My wife says she feels confident enough to test the real traffic. She has had enough of driving in secluded lanes in the wee hours. I gulp. Does she realise what she’s saying? She intends to cross the University Circle at 9:30 amd on a weekday? Yes, I gulp again.
After invoking the blessings of all the 33 crore gods, we start. I give clear-cut instructions for road safety. Stay in your lane. Do not overtake from the left. Indicate before you turn. Move to the right beforehand, if you need to turn right. Honk only when required. Keep as far as you can from PMT buses. Ditto for pedestrains, cyclists and street dogs. Watch out for lighning-quick manoeuvres from auto rickshaws. Don’t swerve away suddenly to avoid potholes. Follow traffic lights, slow down on seeing amber, heed the traffic cop. Pray and proceed.

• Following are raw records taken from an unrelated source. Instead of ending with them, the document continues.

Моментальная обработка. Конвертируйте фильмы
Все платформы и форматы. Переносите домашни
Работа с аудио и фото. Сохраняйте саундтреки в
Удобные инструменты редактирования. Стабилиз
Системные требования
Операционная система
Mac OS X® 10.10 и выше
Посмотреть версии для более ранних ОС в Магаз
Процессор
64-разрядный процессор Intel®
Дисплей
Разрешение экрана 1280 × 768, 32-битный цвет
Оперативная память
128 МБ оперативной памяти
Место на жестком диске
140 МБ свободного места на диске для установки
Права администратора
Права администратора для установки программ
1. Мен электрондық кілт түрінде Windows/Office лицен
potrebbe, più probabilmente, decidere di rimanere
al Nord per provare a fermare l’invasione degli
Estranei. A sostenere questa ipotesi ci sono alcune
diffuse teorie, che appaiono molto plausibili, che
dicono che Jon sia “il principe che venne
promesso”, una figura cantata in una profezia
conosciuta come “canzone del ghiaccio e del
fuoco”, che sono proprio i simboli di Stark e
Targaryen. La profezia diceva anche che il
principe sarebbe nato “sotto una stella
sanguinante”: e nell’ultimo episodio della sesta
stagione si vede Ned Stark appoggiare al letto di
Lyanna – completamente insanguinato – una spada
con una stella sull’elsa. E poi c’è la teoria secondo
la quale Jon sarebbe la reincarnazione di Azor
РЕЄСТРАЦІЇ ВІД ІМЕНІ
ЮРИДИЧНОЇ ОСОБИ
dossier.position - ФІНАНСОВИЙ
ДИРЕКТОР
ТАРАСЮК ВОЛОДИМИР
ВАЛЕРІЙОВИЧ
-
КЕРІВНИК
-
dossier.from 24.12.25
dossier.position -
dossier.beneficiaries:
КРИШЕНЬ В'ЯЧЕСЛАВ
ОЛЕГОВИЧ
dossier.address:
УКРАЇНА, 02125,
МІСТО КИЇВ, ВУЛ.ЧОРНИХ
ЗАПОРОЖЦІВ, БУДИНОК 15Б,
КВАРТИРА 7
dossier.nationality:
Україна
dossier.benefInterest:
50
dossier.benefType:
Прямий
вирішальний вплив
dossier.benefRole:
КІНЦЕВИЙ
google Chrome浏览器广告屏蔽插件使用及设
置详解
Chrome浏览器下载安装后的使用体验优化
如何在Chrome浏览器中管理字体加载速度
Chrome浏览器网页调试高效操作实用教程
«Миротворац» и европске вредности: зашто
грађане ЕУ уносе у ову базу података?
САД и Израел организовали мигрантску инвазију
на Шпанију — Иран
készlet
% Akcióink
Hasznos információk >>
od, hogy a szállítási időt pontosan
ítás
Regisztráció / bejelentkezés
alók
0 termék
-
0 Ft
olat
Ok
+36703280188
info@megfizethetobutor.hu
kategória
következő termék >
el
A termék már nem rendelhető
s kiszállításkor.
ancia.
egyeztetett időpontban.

I must give her credit for trying at first. But she forgets either one instruction or the other, and I keep yelling and sweating in spite of the air-conditioner. Later, she asks: Do you really think it is possible to follow your instructions and drive here? She says she can learn quicker on her own if I don’t accompany her. No way. But she has made up her mind.
Two weeks later, she says I can check out her progress. Far away, the traffic light turns amber. She floors the accelerator, swerves to the right, honking away to glory, just manages to cut off another car from turning before the light turns red, yells back at the infuriated driver of the other car, and whizzes past the traffic cop.
She turns to look at me expectantly. I nod. Yes, you have learnt driving, I say.